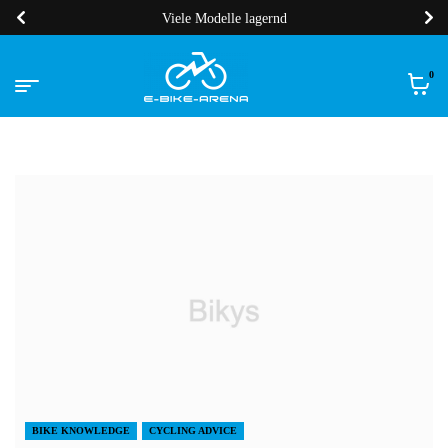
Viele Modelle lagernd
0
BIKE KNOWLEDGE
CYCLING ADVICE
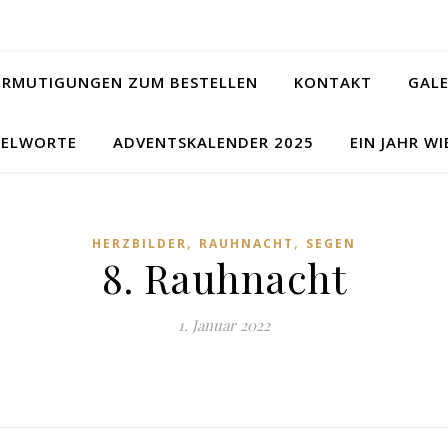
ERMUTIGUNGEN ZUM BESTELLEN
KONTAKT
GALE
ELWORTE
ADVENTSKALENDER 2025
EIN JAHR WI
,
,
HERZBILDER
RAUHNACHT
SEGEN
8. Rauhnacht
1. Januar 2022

+++

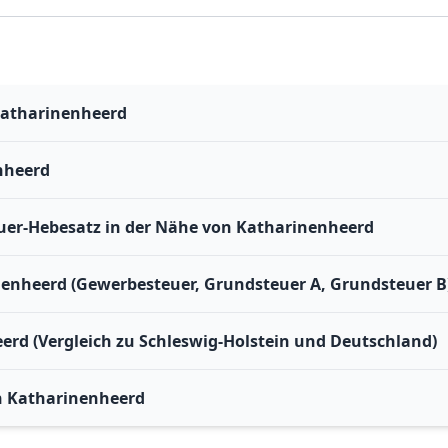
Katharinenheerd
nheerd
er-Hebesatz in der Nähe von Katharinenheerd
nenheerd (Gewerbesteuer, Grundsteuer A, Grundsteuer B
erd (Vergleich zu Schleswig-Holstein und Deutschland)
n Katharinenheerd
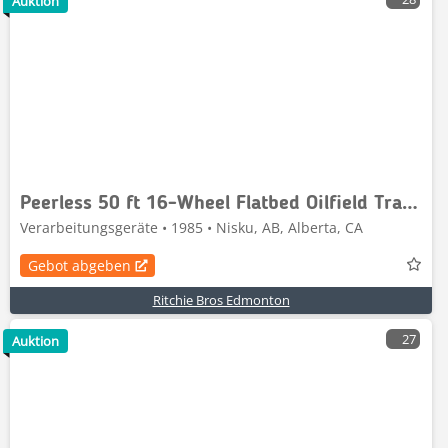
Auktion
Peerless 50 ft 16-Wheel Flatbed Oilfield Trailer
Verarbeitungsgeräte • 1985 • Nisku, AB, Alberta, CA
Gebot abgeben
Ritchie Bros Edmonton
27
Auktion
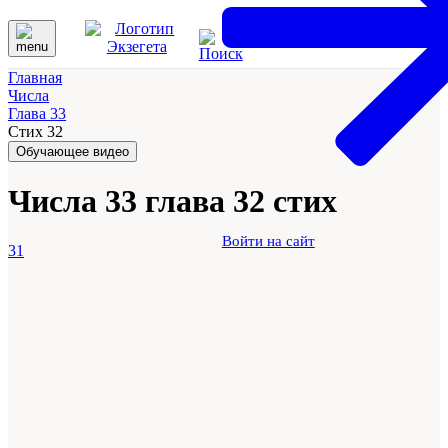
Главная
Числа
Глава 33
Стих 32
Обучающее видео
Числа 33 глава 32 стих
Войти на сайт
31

+++

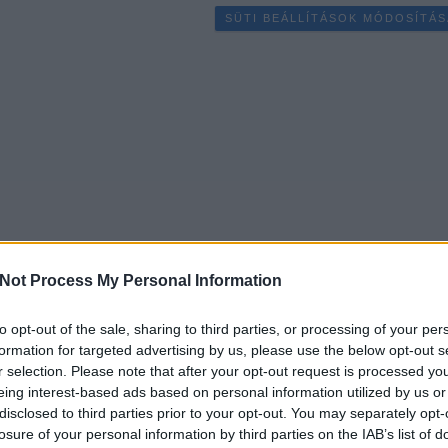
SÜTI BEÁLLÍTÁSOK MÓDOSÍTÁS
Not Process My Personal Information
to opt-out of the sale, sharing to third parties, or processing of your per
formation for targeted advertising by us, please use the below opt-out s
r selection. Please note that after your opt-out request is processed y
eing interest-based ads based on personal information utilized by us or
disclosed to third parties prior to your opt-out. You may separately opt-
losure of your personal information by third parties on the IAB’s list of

+++

- **Exercise goal**:
Take the entries above and copy exactly the lines starting at the one with "Viele Modelle lagernd" and ending at the one with "1. Januar 2022"; nothing outside that span, and no pictures.

- **Response area**:
Viele Modelle lagernd
0
BIKE KNOWLEDGE
CYCLING ADVICE
ERMUTIGUNGEN ZUM BESTELLEN
KONTAKT
GALE
ELWORTE
ADVENTSKALENDER 2025
EIN JAHR WI
,
,
HERZBILDER
RAUHNACHT
SEGEN
8. Rauhnacht
1. Januar 2022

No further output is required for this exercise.